Overview

Brief Summary

Dermacentor variabilis, often known as the American Dog Tick, is a 3-host tick that occurs mainly in the eastern United States (although it occurs outside this region as well), where adults are commonly encountered on dogs. These ticks generally feed on smaller mammals as larvae and nymphs and on larger mammals as adults. Although often found on dogs, these ticks will also feed on larger animals, such as cattle, horses, and even humans. Adults are vectors for Rocky Mountain spotted fever, tularemia, and canine tick paralysis. (Chan and Kaufman 2008 and references therein)

The 8-legged adult male and female D. variabilis ticks are typically brown to reddish-brown in color with gray/silver markings on their scutum (dorsal shield). Females have a very short scutum, present just behind the mouthparts, while the male scutum covers the majority of its dorsal surface. Once engorged with blood, a typical 5 mm female can enlarge to 15 mm in length and 10 mm in width. Larvae are yellow before blood-feeding and gray to black when engorged. Nymphs are a pale, yellowish brown before feeding; they become slate gray when engorged. Both larvae and nymphs have red markings near their eyes and lack any white on the scutum. Dermacentor variabilis ticks require a blood meal before progression from 6-legged larva to 8-legged nymph, and from nymph to adult, and adult females require a blood meal for egg production (typically laying between 4,000 and 6,500 eggs on the ground). Between each of these stages, the developing tick drops off its host and must then locate a new host for its next meal. Because larval and nymphal D. variabilis rarely bite humans, the adult tick is the primary stage of concern for humans. (Chan and Kaufman 2008 and references therein)

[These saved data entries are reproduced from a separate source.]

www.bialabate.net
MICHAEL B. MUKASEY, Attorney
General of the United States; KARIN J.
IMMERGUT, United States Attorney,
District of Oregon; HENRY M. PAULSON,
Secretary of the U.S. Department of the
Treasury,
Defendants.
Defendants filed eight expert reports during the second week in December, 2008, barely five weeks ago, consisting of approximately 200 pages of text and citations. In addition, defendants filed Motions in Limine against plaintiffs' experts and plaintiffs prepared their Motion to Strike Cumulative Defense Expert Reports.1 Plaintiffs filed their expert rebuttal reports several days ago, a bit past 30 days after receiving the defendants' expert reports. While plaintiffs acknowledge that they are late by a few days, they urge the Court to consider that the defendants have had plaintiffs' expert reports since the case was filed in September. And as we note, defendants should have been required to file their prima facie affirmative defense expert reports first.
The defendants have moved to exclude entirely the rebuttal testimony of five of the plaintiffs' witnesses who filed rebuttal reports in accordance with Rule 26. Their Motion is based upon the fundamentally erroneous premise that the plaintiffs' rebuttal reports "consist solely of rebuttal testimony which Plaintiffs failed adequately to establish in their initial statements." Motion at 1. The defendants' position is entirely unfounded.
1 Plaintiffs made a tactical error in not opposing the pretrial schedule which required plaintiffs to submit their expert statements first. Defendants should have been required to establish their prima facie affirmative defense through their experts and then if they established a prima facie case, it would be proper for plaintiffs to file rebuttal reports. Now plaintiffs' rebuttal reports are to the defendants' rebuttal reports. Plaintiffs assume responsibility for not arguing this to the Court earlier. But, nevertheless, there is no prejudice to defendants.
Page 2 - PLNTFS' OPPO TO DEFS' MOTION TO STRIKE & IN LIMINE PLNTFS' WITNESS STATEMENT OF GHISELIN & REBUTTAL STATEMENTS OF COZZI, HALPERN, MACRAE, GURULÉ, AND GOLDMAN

After hatching, larvae remain on the ground or climb onto vegetation, where they wait for small mammals, such as mice, to serve as hosts for their first blood meal. This host location behavior is known as "questing". Under favorable conditions, larvae can survive up to 11 months without feeding. After contacting and attaching to a host, larvae require from two to 14 days to complete blood feeding. After feeding, larvae detach from their host and fall to the ground, where they digest their blood meal and molt into the nymphal stage. This process can take as little as a week, although it often takes longer. Nymphs can survive six months without a blood meal. After successfully questing for their second host, which is typically a slightly larger mammal (such as a raccoon or opossum), the nymphs feed for three to 10 days. After engorging, they fall off the host, digest their blood meal and molt into an adult. This process can take anywhere from three weeks to several months. Adults can survive two years without feeding. Questing adult ticks climb onto a grass blade or other low vegetation, cling to it with their third pair of legs, and wave their other legs as a potential host approaches. As the hosts brush the vegetation, the ticks grab onto the passing animal. The complete life cycle requires at least 54 days to complete, but can take up to two years depending on host availability, host location, and ambient temperature. Mating occurs on the host and the female engorges within six to 13 days, after which she drops from the host to lay her eggs and then dies, thus completing the cycle. (Chan and Kaufman 2008 and references therein)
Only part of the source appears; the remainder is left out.